Atemberaubend und schön – passend zum Sommer

Eigentlich ist es einem negativen Umstand zu verdanken, dass wir überhaupt noch in den Genuss eines Albums von Jack Savoretti kommen. Vor gut vier Jahren hatte der Singer-Songwriter dem Musikgeschäft schon den Rücken gekehrt. Nase voll von den Querelen des Business, die Ersparnisse völlig aufgebraucht, doch dann sprudelte es. Heraus kam ein atemberaubend-schönes Werk.

Von Erk Bratke

JackSavoretti_CoverJack Savoretti / „Written In Scars“ (BMG Rights Management / Rough Trade): Seinen Lebensunterhalt als Künstler zu verdienen, das kam für Savoretti lange Zeit nicht mehr in Frage. Er kehrte der Musik den Rücken. All seine Ersparnisse hatte er für einen Rechtsstreit mit einem ehemaligen Manager geopfert, wodurch die Veröffentlichung seines zweiten Albums auf Eis lag. Jack war 26 Jahre alt, frisch verheiratet und das erste Kind unterwegs.

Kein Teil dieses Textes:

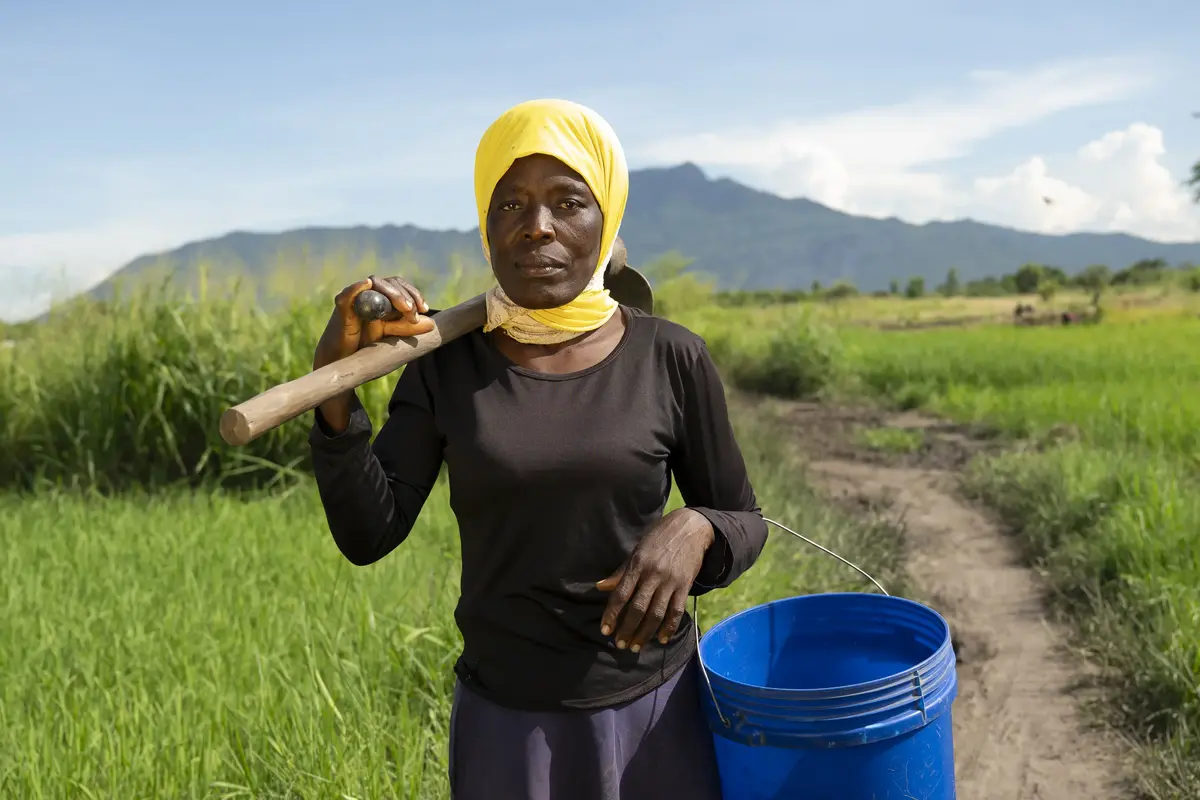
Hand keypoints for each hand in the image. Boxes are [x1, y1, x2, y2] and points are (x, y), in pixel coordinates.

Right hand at [312, 275, 435, 432]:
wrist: (343, 361)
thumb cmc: (365, 346)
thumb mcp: (392, 337)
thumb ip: (408, 328)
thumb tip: (432, 324)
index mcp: (381, 298)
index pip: (400, 286)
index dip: (414, 294)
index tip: (425, 308)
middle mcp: (368, 294)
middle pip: (390, 283)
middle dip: (405, 295)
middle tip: (414, 311)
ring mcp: (355, 298)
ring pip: (376, 284)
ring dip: (393, 294)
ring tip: (406, 308)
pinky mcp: (342, 308)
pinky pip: (348, 294)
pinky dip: (357, 288)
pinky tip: (367, 284)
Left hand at [596, 509, 714, 652]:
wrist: (691, 527)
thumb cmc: (659, 538)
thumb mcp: (637, 550)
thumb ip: (621, 571)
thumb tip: (600, 587)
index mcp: (638, 564)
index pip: (621, 594)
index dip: (612, 614)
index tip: (605, 630)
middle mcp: (653, 574)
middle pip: (638, 608)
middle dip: (627, 629)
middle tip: (619, 645)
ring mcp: (670, 581)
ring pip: (656, 614)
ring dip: (645, 634)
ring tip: (635, 647)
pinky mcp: (685, 586)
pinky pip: (676, 611)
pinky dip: (669, 627)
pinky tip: (661, 639)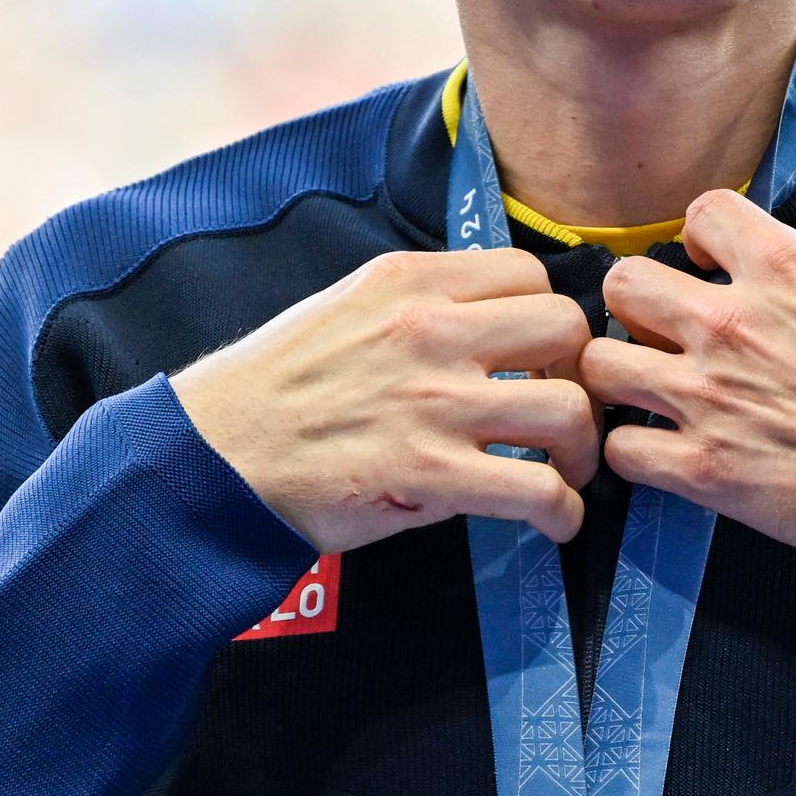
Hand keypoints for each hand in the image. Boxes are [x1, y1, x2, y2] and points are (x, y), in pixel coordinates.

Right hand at [172, 250, 599, 551]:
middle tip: (562, 415)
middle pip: (567, 331)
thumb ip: (419, 304)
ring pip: (568, 411)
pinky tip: (553, 521)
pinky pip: (537, 490)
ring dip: (582, 450)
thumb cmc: (275, 388)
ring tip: (564, 473)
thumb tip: (490, 323)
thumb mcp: (345, 309)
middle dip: (581, 377)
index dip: (548, 320)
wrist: (213, 454)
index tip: (539, 359)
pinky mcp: (430, 473)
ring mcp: (433, 402)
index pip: (529, 274)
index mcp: (409, 282)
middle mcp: (429, 330)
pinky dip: (563, 512)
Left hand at [580, 190, 795, 560]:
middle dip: (635, 307)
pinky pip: (623, 450)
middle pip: (624, 284)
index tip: (709, 266)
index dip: (701, 238)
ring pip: (601, 365)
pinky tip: (661, 456)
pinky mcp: (702, 467)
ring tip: (646, 396)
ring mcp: (707, 396)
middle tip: (661, 334)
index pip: (704, 213)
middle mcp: (731, 323)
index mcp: (788, 271)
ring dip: (620, 380)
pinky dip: (635, 455)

Dann passierte etwas, was den Sänger selbst überraschte. „Sobald ich diese Scheiß drauf-Einstellung hatte, konnte ich nicht mehr aufhören zu schreiben“, resümierte Savoretti. Er schrieb aus Wut, was sich im Nachhinein wohl eher als Hilferuf herausstellte. Nach dem Debüt „Between The Minds“ (2007) und dem Nachfolger „Before The Storm“ (2011) sagt Jack über sein drittes Album: „Es ist meine beste und persönlichste Musik, weil ich endlich gelernt habe, das auszudrücken, was sich in meinem Kopf abspielt.“

Beim Komponieren wurden dem Sänger erstmals die musikalischen Einflüsse seiner Familie bewusst. „Meine Mutter hörte die Eagles, Crosby, Stills & Nash und alles von Motown, als ich noch klein war. Mein Vater hingegen spielte hauptsächlich italienische Musik aus den 60er und 70er Jahren. Bei meinen früheren Alben hatte ich das noch erfolgreich verdrängt, bei diesem kommt es erstmals zum Vorschein.“ Recht hat er – alles hörbar.

Die meisten Stücke schrieb er gemeinsam mit Adeles Bassisten Sam Dixon und Matt Benbrook, der bereits für Paolo Nutini, Jake Bugg und Faithless gearbeitet hat. Auch seine Herangehensweise an das Songwriting änderte er. Bislang hatte er die Musik um fertige Texte herum komponiert, jetzt konzentrierte er sich zunächst auf den Sound. „Der Herzschlag des Albums ist Rhythmus“, betont Savoretti, „alles dreht sich um Groove, Schlagzeug und Bass.“ Mag so sein, ist aber dennoch um einen wesentlichen Punkt „untertrieben“ – und der ist seine markante, warme, rauchige, soulgetränkte Stimme.

Textlich handelt „Written In Scars“ weitgehend von den Kämpfen und Herausforderungen des täglichen Lebens und wie man sie erfolgreich bewältigt. Der Titel des Albums ist daher nicht zufällig gewählt. „Einige dieser Kämpfe sind persönlicher Natur“, erklärt der 31-jährige. „Doch viele handeln auch von jenen, die sich überall auf der Welt in genau diesem Moment ereignen.“ Es geht ihm darum, sie mit erhobenem Haupt und ausgestreckten Fäusten hinter sich zu lassen.

Seit Mitte April gab die erste Single „Home“ einen Vorgeschmack auf das, was da noch kommt. Jetzt liegt das ganze Album vor. Ist es im Player erst ein-, zwei- oder dreimal im Player rotiert, wird man sich dem Ohrwurmcharakter kaum noch entziehen können. Elf Tracks, rund 38 Minuten Spieldauer und kein Ausfall. Eigentlich sind die Tracks prädestiniert fürs Formatradio unserer Zeit – springen die DJs auf, könnte „Written In Scars“ durchaus zu einer Top-CD des Jahres werden.